Market drivers can be tough to identify
For those keeping up with the agriculture markets week-by-week, the winter can at times be simple and at other times odd and confusing. It is easy to track the market during the winter if the fall's harvests are known and supply levels are unders...
For those keeping up with the agriculture markets week-by-week, the winter can at times be simple and at other times odd and confusing.
It is easy to track the market during the winter if the fall's harvests are known and supply levels are understood: There was a big crop, so prices are generally weak (or vice versa). What gets tricky at times is the lack of supply-side and production news can create a vacuum that allows for some small- or outside-market factor to drive prices in a more significant way than it would during the summer.
Egypt's economy has been struggling and in order to ensure bread supplies for its government assistance program, wheat imports are going to be ramping up in April. India may not extend an exemption for fumigation of lentils. These things (and many similar) have a big impact on the markets' demand, yet become difficult to follow and understand the significance of, at times.
Wheat markets have continued to trend lower. The winter wheat crop had been dry for several months, raising concerns (and therefore prices) that dryness would impact the dormant crop.
But a return of rains at the critical month of emergence from winter dormancy could very likely negate the dry winter, and this is coming to fruition.
Weather forecasts hold plenty of rain through the first week of April, and this should provide the winter crop with plenty of moisture to start spring growth.
Planted acreage for spring wheat likely will be down, however. That reduction, coupled with the drop in winter wheat area, should limit downside potential (even with large stocks from 2016-17).
The durum market has maintained its quiet tone through the entire winter. Even with some support in wheat, prices held near the lows. The large supply situation for durum kept any outside support from rallying the market. Now that spring is near, look for weather and acreage expectations for durum to allow markets to move (rather than simply continue sideways with old crop stocks pressuring).
The broader oils markets have found some modest support after hitting new lows last week. Some buying interest for soybean oil (bargain buyers stepping into the market) pushed the market off some technical support points.

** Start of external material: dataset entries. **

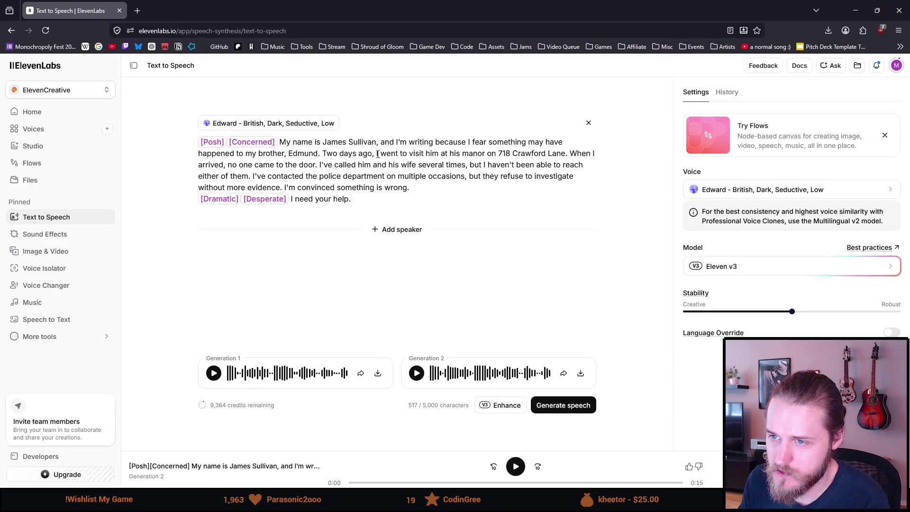
mouse_move(378, 154)
mouse_down()
mouse_move(322, 142)
mouse_move(323, 154)
mouse_up()
key(BackSpace)
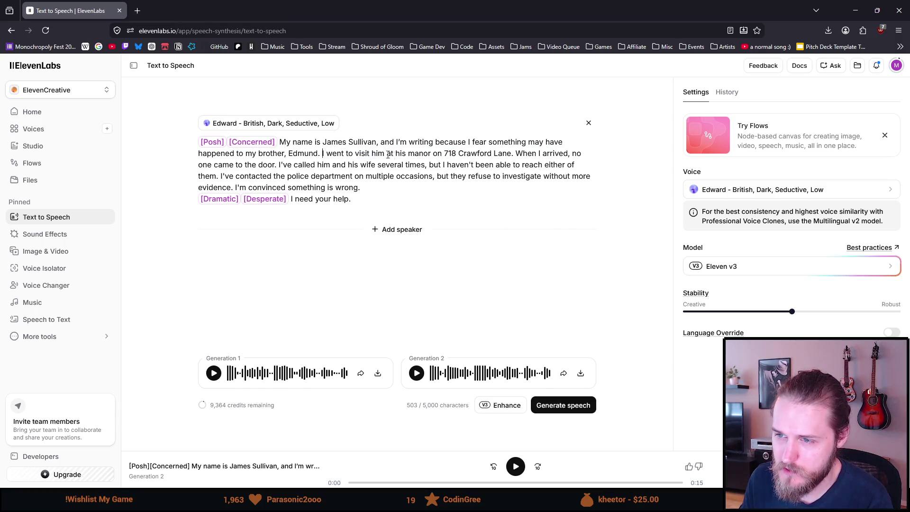
drag(431, 153, 512, 155)
key(BackSpace)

Additionally, it appears that the Trump administration is going to push forward with the increases to the biodiesel mandate that were announced in the last months under Obama. This could mean a boost in demand for fats, especially if the proposed change for the tax break goes from the blender to the producer. Note, however, that markets are still very near the lows achieved last week (just not continuing to fall lower).
For canola, it has been difficult to maintain any upward momentum, even with strong demand and tightening stocks. The repeated news of bigger production estimates out of Brazil and Argentina, along with expected production increases for palm oil in Indonesia and Malaysia, are keeping a bearish tone for canola. Until new crop planting and weather can drive canola news, look for it to take direction from the soybean oil futures market.
Peas & Lentils
The ongoing story for pulses is the unknown demand for exports from top-buyer India. The Indian government is moving towards self-sufficiency in pulses and has not suggested that an exemption for Canada's non-fumigated with ethyl bromide would be extended.
Additionally, a temporary waiving of import tax on lentils may not be reinstated.
These things point towards lower demand in the coming months and years. Canadian exporters are only conducting sales in the short term, and are not looking for commitments further out that may bite them financially.
With spring plantings still to come, the market is keying on Agriculture Canada's recent forecast for the 2017-18 crop year. Note that these estimates are not based on surveys of farmers but purely on models and statistics completed by the analysis branch in Winnipeg. Total production is expected to reach 155,000 metric tons on 160,000 hectares. This is a big drop in area and output from a year ago, when 234,000 metric tons were produced on 212,000 hectares.
Export demand is thought to remain strong, so ending stocks should decline modestly to 70,000 metric tons from 85,000 metric tons, this year (but up still from just 5,000 metric tons in 2015-16).